How Do You Know may not be the worst movie of the year, but it is one of the more excruciating to endure. It’s not the lightweight, romantic frivolity — a silly little film that casually passes the time — that you’d expect from a movie featuring Reese Witherspoon, Owen Wilson, and Paul Rudd. It’s a film that looks superficially like a guilty pleasure rom-com, but that strives to be deeper. Unfortunately, it’s thematically confused and heavy-handed, belabored to the point of torture. James Brooks is trying desperately to say something, but like his characters in the film, he’s incapable of getting his point across, no matter how many angles he takes. There are scenes that make little sense, that seem divorced from the context of the rest of the film, and yet other scenes that redundantly fail to express the same sentiments he fails to express in previous scenes. Jack Nicholson, meanwhile, is shoehorned into the film, as though he walked off the set of a different movie and got lost in How Do You Know.

It’s a bizarre, disjointed, almost nonsensical film, and it’s impossible to express how unpleasant and confusing an experience it is to watch. Given the truly inexplicable $120 million it costs to make, I’m not all together certain that Brooks hasn’t gone a little senile. I don’t mean that in a playful or sarcastic sense; I’m truly concerned that Brooks is missing some of his mental faculties and that the cast went along out of patronizing deference to a doddering out-of-touch old man and not because they had any connection with the characters they were trying to depict. They’re not even characters — they’re the human embodiments of unformed thoughts stumbling awkwardly through scenes with misguided blind faith that, in the end, Brooks will make sense of it all.

He never does.

Paul Rudd plays George. George runs a company of which his father (Nicholson) is on the board. Rudd is facing a federal indictment for reasons that are barely explained and given no context whatsoever. We know that he’s in trouble, and that’s the extent of the knowledge we’re given. Reese Witherspoon’s Lisa is an Olympic softball player (seriously) cut from the team because, at 31, she’s lost a step. Meanwhile, Matty (Owen Wilson) is a professional baseball player so removed from reality that he doesn’t know how to interact with a woman on anything but a superficial level. Lisa gets involved with Matty (it’s never explained how; there must be a meet cute sitting somewhere on an editing room floor) because she needs an insensitive person in her life to offset her feelings about being cut from the Olympic team. It makes about as much sense as it sounds.

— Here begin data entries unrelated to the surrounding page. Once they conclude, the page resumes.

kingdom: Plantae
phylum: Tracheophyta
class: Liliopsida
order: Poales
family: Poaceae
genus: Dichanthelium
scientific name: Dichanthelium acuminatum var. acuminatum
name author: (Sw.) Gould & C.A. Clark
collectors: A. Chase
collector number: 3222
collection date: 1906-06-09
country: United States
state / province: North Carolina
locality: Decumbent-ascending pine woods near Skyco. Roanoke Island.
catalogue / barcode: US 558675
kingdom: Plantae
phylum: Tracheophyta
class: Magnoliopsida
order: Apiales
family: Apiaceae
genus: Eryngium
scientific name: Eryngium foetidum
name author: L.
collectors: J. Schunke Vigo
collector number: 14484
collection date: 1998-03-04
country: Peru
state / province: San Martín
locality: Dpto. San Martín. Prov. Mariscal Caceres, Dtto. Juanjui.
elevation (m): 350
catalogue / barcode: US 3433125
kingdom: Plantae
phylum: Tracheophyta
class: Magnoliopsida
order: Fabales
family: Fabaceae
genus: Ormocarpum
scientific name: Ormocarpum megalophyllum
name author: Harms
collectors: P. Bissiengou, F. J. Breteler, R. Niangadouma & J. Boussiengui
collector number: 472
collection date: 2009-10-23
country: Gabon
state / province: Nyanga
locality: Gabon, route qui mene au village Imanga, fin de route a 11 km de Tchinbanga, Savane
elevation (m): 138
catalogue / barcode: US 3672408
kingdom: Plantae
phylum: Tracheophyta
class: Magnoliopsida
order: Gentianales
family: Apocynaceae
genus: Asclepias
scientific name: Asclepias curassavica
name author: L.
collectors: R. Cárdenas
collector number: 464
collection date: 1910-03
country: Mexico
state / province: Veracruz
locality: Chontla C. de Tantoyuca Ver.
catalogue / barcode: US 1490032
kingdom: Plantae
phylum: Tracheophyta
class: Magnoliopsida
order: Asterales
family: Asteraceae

While she’s dating Matty, Lisa goes on a blind date with George, and because both of them have only just received terrible news, they decide not to speak during the meal. Somehow, George feels connected to Lisa’s silence, and through circumstance the two eventually become friends, which leads to a lot of stammering, a lot of talking about the process of talking to one another, and an out-of-left-field story about the origins of Play-Doh, which doubles as the big romantic gesture. Don’t ask.

Tony Shalhoub has one scene in the film. He plays a therapist to Lisa, and offers her one bit of advice before she thinks better of her decision to seek therapy. He says, “Figure out what you want to do with your life, and learn how to ask the questions to get there.” At the moment, it feels like the film’s central thesis, but it hangs, never to be addressed again. It is precisely that advice that Brooks fails to follow. He doesn’t know the questions to ask, and maybe that’s why the title is missing the question mark. Maybe that’s the point Brooks is trying to make: If you can’t figure out what you want to do with your movie, you’ll end up with an aimless incoherent film that wastes an immense amount of talent. If that’s the case, and with all due respect to Brooks, it’s too much to ask of an audience to swallow a schmaltzy life lesson derived from his failures as a filmmaker.